BEGIN

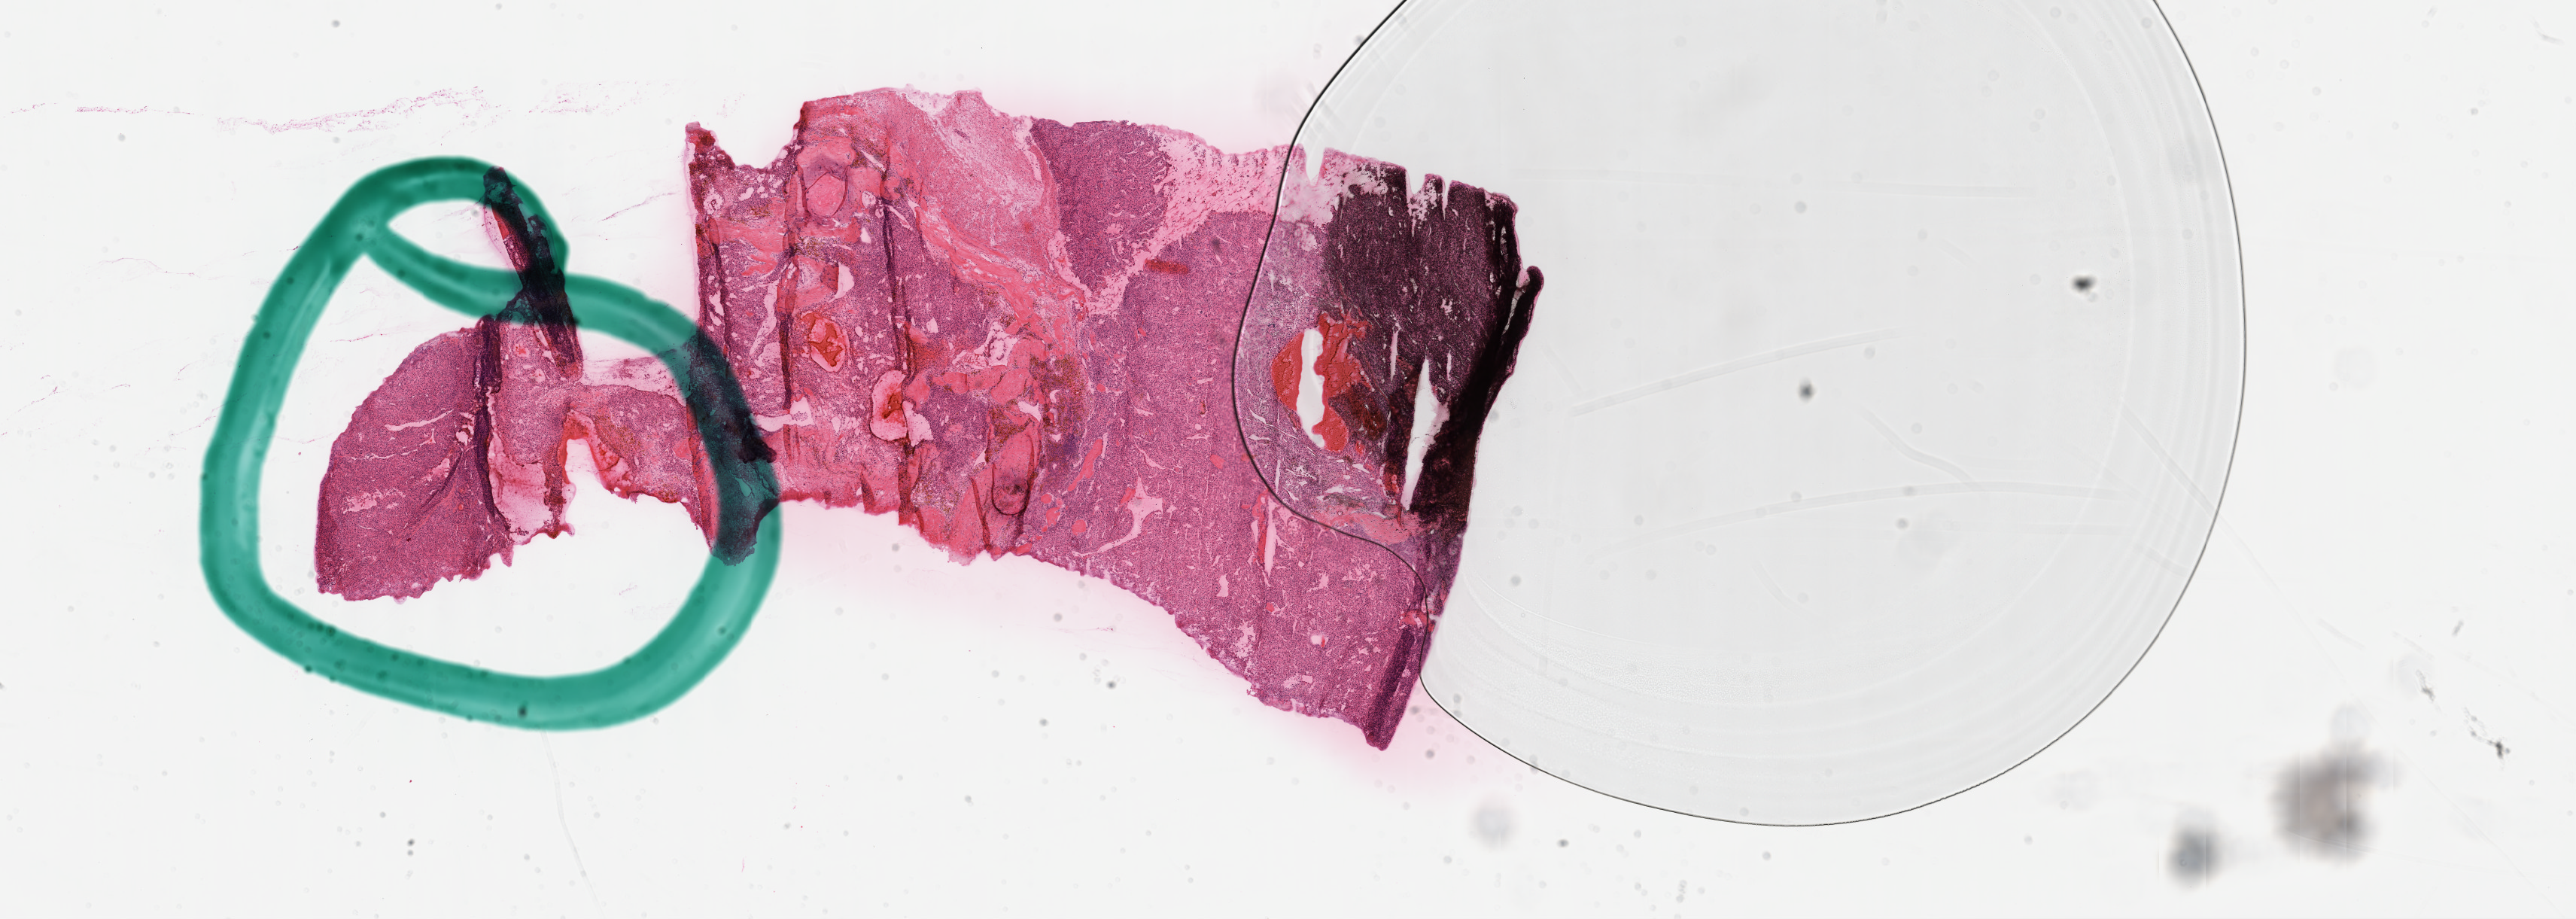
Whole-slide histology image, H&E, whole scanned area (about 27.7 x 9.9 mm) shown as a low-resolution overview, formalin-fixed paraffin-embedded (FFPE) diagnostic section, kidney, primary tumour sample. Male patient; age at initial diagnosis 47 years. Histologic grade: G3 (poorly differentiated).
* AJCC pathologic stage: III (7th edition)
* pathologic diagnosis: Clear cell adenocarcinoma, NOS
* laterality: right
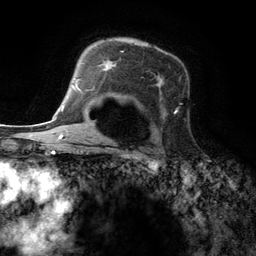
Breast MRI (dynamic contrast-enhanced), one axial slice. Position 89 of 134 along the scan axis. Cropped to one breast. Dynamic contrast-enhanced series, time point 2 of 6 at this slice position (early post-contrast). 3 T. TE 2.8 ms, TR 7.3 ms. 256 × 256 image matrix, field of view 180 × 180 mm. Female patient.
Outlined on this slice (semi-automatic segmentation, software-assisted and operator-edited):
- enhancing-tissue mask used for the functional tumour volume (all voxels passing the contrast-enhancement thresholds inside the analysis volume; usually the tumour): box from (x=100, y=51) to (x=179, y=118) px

END

*Task requirements*
Should a picture appear among the entries above, omit it and repeat everything else exactly.

*Solution for this problem*
Whole-slide histology image, H&E, whole scanned area (about 27.7 x 9.9 mm) shown as a low-resolution overview, formalin-fixed paraffin-embedded (FFPE) diagnostic section, kidney, primary tumour sample. Male patient; age at initial diagnosis 47 years. Histologic grade: G3 (poorly differentiated).
* AJCC pathologic stage: III (7th edition)
* pathologic diagnosis: Clear cell adenocarcinoma, NOS
* laterality: right
Breast MRI (dynamic contrast-enhanced), one axial slice. Position 89 of 134 along the scan axis. Cropped to one breast. Dynamic contrast-enhanced series, time point 2 of 6 at this slice position (early post-contrast). 3 T. TE 2.8 ms, TR 7.3 ms. 256 × 256 image matrix, field of view 180 × 180 mm. Female patient.
Outlined on this slice (semi-automatic segmentation, software-assisted and operator-edited):
- enhancing-tissue mask used for the functional tumour volume (all voxels passing the contrast-enhancement thresholds inside the analysis volume; usually the tumour): box from (x=100, y=51) to (x=179, y=118) px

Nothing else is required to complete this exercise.